Es esta una película pequeña y de aliento retro, que recuerda aquellas producciones de los 70, humildes, austeras, algo ingenuas en sus pretensiones, que parecían vivir la ficción desde la vetusta óptica Verne, pero pasada hoy por el filtro de la fantasía digital. Y eso hace de La piel fría una cinta decididamente entrañable y atractiva, tan nostálgica como eficaz. Un film de terroríficas aventuras en el fin del mundo, que parece sacado del baúl de los recuerdos. Un trabajo casi minimalista, que le saca el máximo partido a sus escasos recursos –orfebrería de bricolaje- y a sus mínimos elementos, que sirven para entretener y para plantear materia de reflexión, tanto existencial como determinista, con una improbable y hábil combinación “antinatura” de los preceptos Darwinianos y la apocalíptica imaginación de Dante, no en vano citado en varias ocasiones a través de su Inferno, literalmente en llamas. Algo así como una ensalada de serie B que hubiera firmado encantado el maestro Harryhausen animando hordas de criaturas que, en esta versión de 2017, parecen inspiradas en el amazónico anfibio asesino de La mujer y el monstruo (1954) de Jack Arnold.

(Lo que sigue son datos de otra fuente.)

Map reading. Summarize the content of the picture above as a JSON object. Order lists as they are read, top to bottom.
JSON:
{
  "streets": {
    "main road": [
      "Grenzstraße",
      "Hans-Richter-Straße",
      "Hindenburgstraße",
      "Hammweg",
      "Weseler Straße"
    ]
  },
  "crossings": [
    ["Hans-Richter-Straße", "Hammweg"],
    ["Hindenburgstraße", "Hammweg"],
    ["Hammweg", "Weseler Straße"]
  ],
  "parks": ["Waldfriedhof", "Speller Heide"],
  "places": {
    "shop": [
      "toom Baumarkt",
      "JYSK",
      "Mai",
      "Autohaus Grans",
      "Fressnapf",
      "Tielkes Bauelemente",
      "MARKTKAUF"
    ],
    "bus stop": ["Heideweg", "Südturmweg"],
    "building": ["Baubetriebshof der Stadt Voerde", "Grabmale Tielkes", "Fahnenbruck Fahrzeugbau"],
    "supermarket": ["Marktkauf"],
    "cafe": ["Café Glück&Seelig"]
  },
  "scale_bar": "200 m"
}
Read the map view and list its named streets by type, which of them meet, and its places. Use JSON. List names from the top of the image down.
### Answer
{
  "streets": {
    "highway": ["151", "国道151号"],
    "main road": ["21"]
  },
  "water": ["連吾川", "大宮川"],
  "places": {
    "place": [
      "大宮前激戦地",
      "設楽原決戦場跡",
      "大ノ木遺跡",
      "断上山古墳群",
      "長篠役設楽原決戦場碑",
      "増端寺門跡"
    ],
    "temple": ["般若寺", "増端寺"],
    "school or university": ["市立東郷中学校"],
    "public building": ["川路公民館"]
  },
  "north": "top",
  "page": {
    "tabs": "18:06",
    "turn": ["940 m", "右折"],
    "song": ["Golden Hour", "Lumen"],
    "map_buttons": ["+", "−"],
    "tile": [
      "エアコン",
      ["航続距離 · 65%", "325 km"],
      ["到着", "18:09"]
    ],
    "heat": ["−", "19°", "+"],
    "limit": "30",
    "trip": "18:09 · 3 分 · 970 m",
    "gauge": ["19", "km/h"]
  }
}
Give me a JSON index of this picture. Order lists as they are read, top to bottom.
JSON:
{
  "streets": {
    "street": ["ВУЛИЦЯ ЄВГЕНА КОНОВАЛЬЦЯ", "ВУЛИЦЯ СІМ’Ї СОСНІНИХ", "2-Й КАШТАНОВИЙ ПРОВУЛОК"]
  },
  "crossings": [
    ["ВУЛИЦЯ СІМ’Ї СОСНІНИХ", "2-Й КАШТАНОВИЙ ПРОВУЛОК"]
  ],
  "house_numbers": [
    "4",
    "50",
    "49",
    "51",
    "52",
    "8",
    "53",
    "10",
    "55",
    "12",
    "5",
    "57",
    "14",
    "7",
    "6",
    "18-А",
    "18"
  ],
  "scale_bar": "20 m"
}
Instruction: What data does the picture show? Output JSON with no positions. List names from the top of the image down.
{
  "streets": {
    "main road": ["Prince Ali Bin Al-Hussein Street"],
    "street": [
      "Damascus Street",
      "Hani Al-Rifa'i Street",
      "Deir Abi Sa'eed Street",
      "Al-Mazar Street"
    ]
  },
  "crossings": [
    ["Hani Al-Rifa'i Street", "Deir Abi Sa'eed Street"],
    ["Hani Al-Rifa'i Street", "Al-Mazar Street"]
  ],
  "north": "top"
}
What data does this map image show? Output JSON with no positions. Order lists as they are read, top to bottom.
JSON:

Se hubiera agradecido incluso que, un poco a la antigua, el film tuviera una duración de setenta y cinco minutos, apelando así a sus insignes referentes del género, y evitando a su vez la reiteración de planos panorámicos de la inhóspita y gélida isla, necesarios solo para ampliar un metraje donde ya queda poco argumento que encajar. No da para más, y alargarlo es más una exigencia de formatos comerciales que una necesidad narrativa. Un exceso que nos lleva al borde del cansancio en el último tramo.
Para el recuerdo la hermosa e inquietante secuencia del buzo en pos de la dinamita sumergida. Toda una declaración de amor cinéfilo a las imágenes artesanales de otros tiempos.